Could you write out every record below exactly, leaving the pictures out?

Source material START

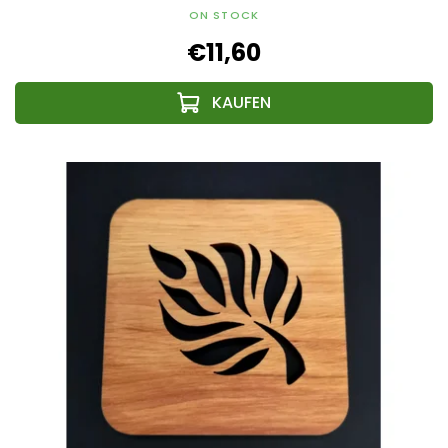
ON STOCK
€11,60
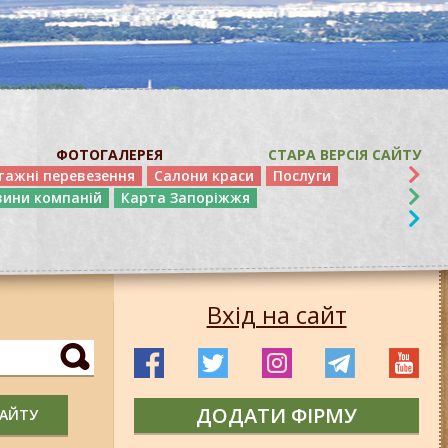
ФОТОГАЛЕРЕЯ
СТАРА ВЕРСІЯ САЙТУ
тажні перевезення
Салони краси
Послуги
вини компаній
Карта Запоріжжя
Вхід на сайт
ДОДАТИ ФІРМУ
САЙТУ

Source material END

**Response**
ON STOCK
€11,60
ФОТОГАЛЕРЕЯ
СТАРА ВЕРСІЯ САЙТУ
тажні перевезення
Салони краси
Послуги
вини компаній
Карта Запоріжжя
Вхід на сайт
ДОДАТИ ФІРМУ
САЙТУ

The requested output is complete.